To relate this idea back to money, money does not have value except that which each of us bestows it. It is only a combination of linen and cotton. Its value is therefore representative, not intrinsic. Money becomes mobility, entitlement to material things and service, influence, and immunity from social and legal sanctioning as we act as if it actually is all of those things. We are criticizing the impacts of a capitalist system that we are creating, and we are spending our days doing it. What are we doing? Are we just not creative enough to imagine alternatives? Capitalism has not always existed—meaning, its continued existence is neither natural nor inevitable. It is something that had to be created. Because it has not always existed, there is no reason for us to presume its continued existence, especially not when many are predicting an economic collapse in this country.
Foucault says that socialization is inescapable for both individuals and their thoughts. However, without explicitly doing so, he gives us a way out by denaturalizing the “truths” and conventions that we have internalized as natural. Each varied genealogy of what exists in the present gives us an opportunity for the intellectual freedom to reconsider the merits of what society has taught us is normal and valuable. Thus, thinking and doing things differently is an alternative to legitimating the lessons of our socialization by blindly reproducing it.

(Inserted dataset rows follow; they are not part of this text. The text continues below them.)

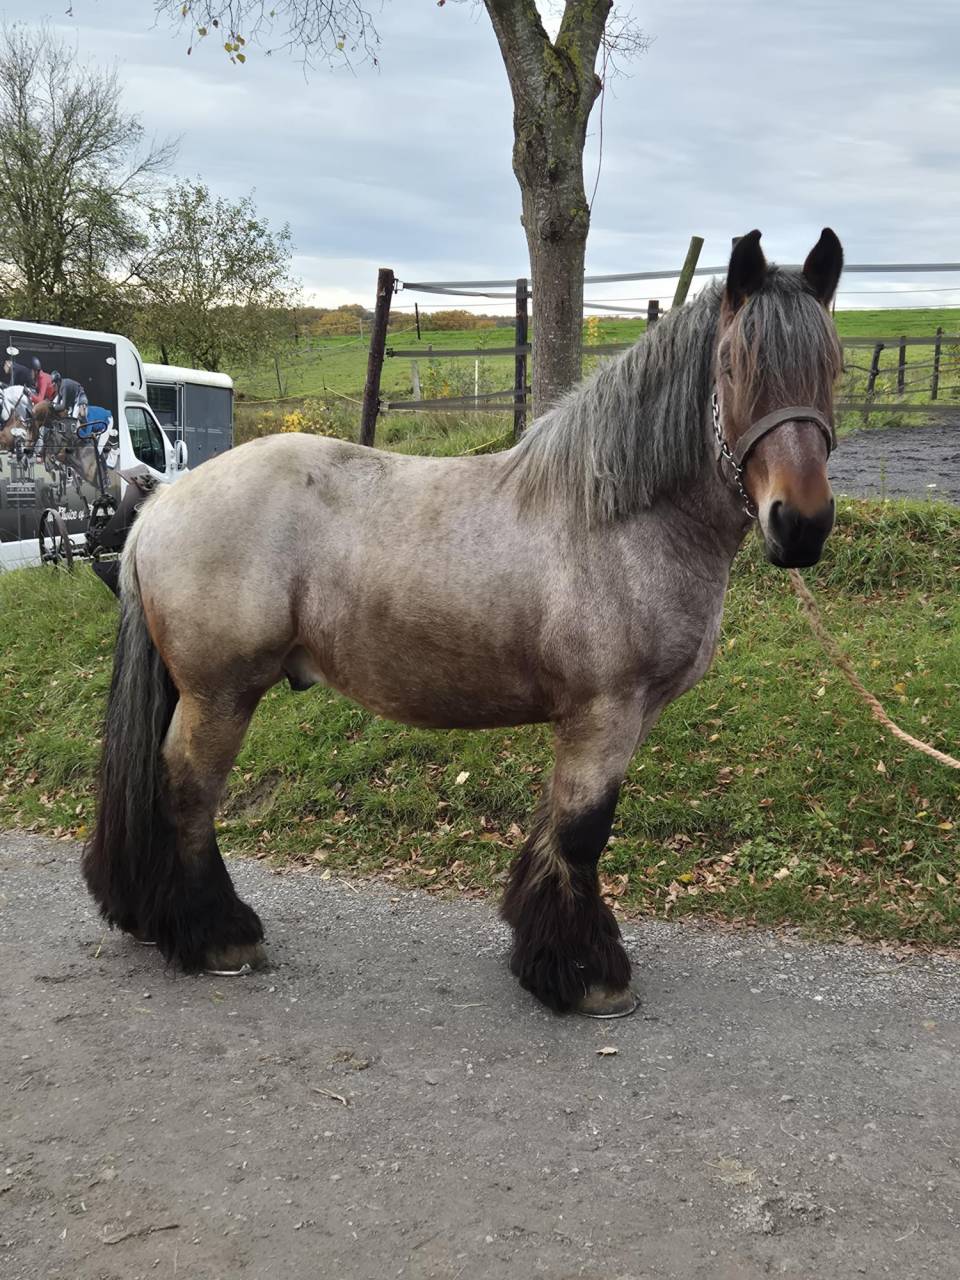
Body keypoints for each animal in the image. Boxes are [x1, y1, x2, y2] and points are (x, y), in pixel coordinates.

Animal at [83, 228, 844, 1016]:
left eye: (833, 366)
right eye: (735, 366)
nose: (801, 525)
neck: (616, 518)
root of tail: (160, 506)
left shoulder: (613, 718)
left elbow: (554, 826)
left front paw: (545, 953)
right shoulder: (605, 712)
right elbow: (583, 833)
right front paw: (587, 974)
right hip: (219, 695)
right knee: (187, 794)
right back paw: (218, 936)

We do not have to spend our lives in the classroom. Social standard operating procedure, systems of classification, and methods of governance have changed and will continue to change. However, change is not always “progress,” (though it may masquerade as such) unless individuals decide to act as if it is. We do not have to leave it up to our government to change laws. Our government is ruled by “regimes of truth,” not the “will of the people” and “the people” are indoctrinated and disciplined to reproduce these truths. The notion that the government is responsive to the will of the people and the notion that its sovereign people are responsive to its laws, work together to reinforce stagnation. While the laws may have changed radically, they often have little effect on the culture unless people change their behavior. (Prohibition, anyone?) Anti-hate crime legislation does not stop people from committing hate crimes. Anti-abortion legislation does not stop people from having or from performing abortions. Anti-discrimination laws do not stop people from discriminating.
Are we simply not bold enough to break free of this mold? I am stumped. I cannot account for the paralysis of the masses. As for me, I am paradoxically terrified of and thrilled by unpredictability. I am on a conveyor belt clinging to the comforting allusion of predictability it gives me…or that I create…or whatever. Lately though, I am on a fast track to “fuck it, all of it.”
– “Watching the little birds fly kamikaze missions into the walls, think I’m gonna stay in today, sit on my couch, and watch them fall.”
[1] Foucault, Discipline and Punish, ibid., p. 184.
[2] Foucault, Discipline and Punish, ibid., p. 138.